Bill Casey (email@example.com), a faculty member of the Navy's Executive Learning Center (at Navy Post-Graduate School, where the Navy Corporate Business Course is taught), recently distributed a set of notes he compiled from a session with senior leaders about how they like to be briefed. You’ll find it interesting and possibly quite useful, but I recommend a more condensed and organized version of the material that I had put into point paper form (both files are available in the "Files Available for Download" section of this site). If you are having to endure painful briefings yourself (I would be surprised if this were not the case), you might pass the information along to the briefers, circling the advice that you particularly would like to see followed.
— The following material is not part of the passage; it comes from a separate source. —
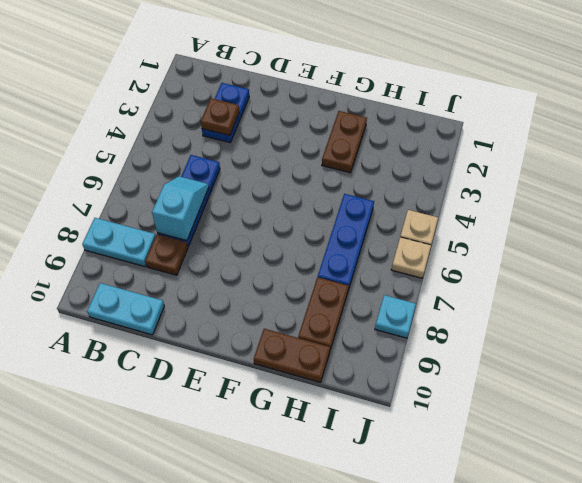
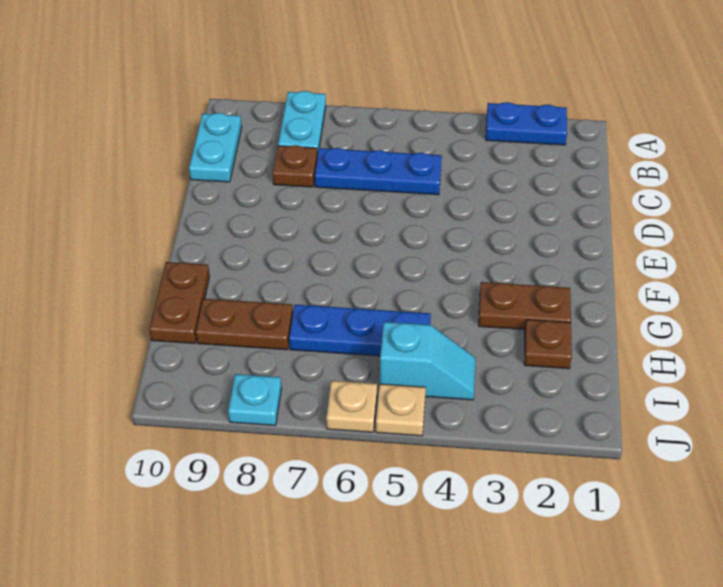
blue 1x2 plate [202,83,249,143] -> blue 1x2 plate moved to [486,102,567,145]
brown 1x1 plate [201,98,239,136] -> brown 1x1 plate moved to [524,320,572,369]
cyan 1x2 slope [152,176,209,241] -> cyan 1x2 slope moved to [380,322,475,400]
The part of these notes that may be somewhat counterintuitive for many briefers is keeping things simple. Most people realize that flag officers, especially two stars and beyond have lots of experience and intelligence. What they do not realize is that you are not helping the flag officer cram for a detailed test on your topic. He gets briefed on lots of topics and has influence on broad swaths of Navy operations, personnel, and budgets. The briefer is not trying to make the flag officer an expert, you just want him to gain a grasp of the fundamentals so he can make good decisions (either right now or some time in the future) and that is why he generally only needs to keep the elevator speech version in his head.
Dr. Casey tells me that people have been using his quick little compendium this way: they look it over and it reminds them of common sense ideas they or their team mates have been violating — often in respect to some particular leader. Or, it reminds them of pet peeves they have had with regard to how they are getting briefed. Thus, the “circle the advice” becomes a Chinese menu.